Le "Belem" de nos jours : un voilier de prestige

Le "Belem" est aujourd'hui un très beau voilier, élancé et élégant. Avec sa longueur hors tout de 58 mètres et sa largeur de 8,8 mètres, il est le deuxième plus grand voilier de France, tout juste battu par la "Duchesse Anne", un trois-mâts carré. Capable d'atteindre une vitesse moyenne de 6 nœuds à la voile (11 km/h), le "Belem" est également équipé d'une motorisation diesel. Le trois-mâts embarque ainsi dans ses cales 2 moteurs Fiat-Iveco de 300 chevaux chacun et entraînant chacun une hélice à 4 pales. En usant de la puissance de ces moteurs, le bateau peut, cette fois-ci, naviguer à une vitesse de 17 km/h.

La hauteur du grand mât du "Belem" est de 34 mètres et, en tout et pour tout, ses 3 mâts sont gréés avec 21 voiles. Cela représente tout de même une surface totale de 1 200 m², soit un peu plus que la superficie de 2 terrains de basket. La plus lourde de ces voiles pèse, par ailleurs, 800 kg à elle seule.

Quelques anecdotes sur le trois-mâts "Belem"

En 33 traversées de l'Atlantique, le "Belem" aura connu nombres de péripéties, mais sa plus grande frayeur a été, sans l'ombre d'un doute, l'éruption de la montagne Pelée en 1902. Cette éruption volcanique, catastrophe naturelle la plus meurtrière qui ait jamais eu lieu en France, détruisit Saint-Pierre, alors plus grande ville de l'île de la Martinique, tuant la quasi-totalité de sa population (plus de 30 000 victimes). Le "Belem" ne dût son salut qu'au "Tamaya", un autre voilier nantais arrivé avant lui et qui occupait déjà son emplacement réservé dans le port de la ville. Le trois-mâts fût alors obligé de mouiller de l'autre côté de l'île, loin des côtes. A 8h du matin, le 8 mai 1902, la nuée ardente du volcan Pelée raye Saint-Pierre de la carte, incluant son port et la vingtaine de bateaux qui y étaient consignés. Bien qu'hors d'atteinte de la nuée, le "Belem" a tout de même été recouvert de projectiles et de suie rapidement transformés par la pluie en une épaisse boue collante et corrosive que l'équipage a eu tout le mal du monde à éliminer. Le "Belem" assistera à la commémoration du centenaire de cette éruption en 2002 en Martinique.

Utilisé comme l'un des QG de la FFL, le "Belem" a été bombardé par l'armée allemande en 1942 et en a miraculeusement réchappé. Son grand-mât ainsi que ses vergues ont tout de même été endommagés, tandis que ses voiles, stockées dans un hangar, ont été entièrement consumées par un incendie.
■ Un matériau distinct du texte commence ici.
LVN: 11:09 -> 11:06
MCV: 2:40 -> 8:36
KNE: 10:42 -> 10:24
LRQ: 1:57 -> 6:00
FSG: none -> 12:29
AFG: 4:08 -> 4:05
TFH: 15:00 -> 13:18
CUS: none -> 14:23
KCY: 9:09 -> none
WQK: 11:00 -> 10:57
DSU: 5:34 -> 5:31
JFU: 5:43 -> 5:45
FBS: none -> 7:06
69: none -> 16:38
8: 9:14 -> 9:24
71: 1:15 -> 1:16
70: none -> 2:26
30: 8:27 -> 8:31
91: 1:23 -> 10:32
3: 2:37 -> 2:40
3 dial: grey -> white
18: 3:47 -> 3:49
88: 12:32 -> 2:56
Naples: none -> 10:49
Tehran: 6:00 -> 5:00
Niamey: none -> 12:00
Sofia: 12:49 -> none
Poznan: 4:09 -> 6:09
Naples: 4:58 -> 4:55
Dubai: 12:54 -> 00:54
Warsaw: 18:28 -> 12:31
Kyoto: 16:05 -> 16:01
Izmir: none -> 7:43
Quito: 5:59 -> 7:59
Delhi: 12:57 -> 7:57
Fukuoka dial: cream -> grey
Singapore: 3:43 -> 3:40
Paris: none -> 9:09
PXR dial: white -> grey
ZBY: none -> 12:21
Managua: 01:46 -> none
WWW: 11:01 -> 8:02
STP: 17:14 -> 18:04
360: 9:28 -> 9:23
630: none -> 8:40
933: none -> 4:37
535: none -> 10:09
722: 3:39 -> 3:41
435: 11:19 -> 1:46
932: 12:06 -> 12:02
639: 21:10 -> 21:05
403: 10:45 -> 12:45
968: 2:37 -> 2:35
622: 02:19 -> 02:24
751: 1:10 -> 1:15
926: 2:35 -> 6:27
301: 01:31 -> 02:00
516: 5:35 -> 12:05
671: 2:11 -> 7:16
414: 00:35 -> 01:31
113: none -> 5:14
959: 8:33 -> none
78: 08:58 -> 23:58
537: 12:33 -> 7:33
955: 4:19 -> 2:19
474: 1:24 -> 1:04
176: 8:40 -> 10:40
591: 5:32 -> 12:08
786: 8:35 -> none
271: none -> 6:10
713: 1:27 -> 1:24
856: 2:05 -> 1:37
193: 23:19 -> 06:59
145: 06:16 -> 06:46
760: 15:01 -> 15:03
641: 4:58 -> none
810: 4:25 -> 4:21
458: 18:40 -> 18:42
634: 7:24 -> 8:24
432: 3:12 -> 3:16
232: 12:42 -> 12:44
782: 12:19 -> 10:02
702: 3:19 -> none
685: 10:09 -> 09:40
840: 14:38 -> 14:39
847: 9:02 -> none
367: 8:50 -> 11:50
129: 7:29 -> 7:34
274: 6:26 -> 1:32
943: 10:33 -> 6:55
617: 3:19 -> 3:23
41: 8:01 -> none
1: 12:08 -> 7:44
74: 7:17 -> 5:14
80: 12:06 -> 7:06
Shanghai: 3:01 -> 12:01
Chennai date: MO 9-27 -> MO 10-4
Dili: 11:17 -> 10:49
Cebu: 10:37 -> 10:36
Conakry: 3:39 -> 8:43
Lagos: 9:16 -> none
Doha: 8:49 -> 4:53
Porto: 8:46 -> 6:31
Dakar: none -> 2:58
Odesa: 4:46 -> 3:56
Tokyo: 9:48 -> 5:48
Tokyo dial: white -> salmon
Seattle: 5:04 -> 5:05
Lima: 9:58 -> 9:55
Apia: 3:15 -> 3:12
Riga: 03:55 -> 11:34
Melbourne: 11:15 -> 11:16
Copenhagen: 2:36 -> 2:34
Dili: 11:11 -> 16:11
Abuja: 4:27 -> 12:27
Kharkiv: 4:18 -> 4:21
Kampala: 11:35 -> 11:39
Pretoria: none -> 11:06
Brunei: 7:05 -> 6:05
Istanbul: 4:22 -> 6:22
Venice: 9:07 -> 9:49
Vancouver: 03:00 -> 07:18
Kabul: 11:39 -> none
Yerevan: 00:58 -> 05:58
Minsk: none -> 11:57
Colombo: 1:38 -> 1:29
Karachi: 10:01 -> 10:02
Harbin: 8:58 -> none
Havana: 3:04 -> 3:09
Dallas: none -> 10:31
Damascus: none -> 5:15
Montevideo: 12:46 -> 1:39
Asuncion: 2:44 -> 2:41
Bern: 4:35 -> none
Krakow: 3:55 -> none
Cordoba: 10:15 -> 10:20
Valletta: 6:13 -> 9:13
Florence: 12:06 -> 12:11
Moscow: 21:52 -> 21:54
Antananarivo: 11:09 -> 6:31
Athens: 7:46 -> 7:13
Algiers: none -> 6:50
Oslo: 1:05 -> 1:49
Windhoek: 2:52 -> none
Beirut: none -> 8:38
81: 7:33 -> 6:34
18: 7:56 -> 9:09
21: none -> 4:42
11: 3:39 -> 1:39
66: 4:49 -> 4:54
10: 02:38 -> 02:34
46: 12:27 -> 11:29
Le "Belem" est un monument historique français depuis le 27 février 1984, un "Monument historique naviguant" plus précisément. Sa devise est "Favet Neptunus eunti" ou, en français, "Neptune favorise ceux qui partent". Vu sa bonne étoile, il se pourrait bien que le voilier de 128 ans soit, en effet, sous la protection du dieu de la mer.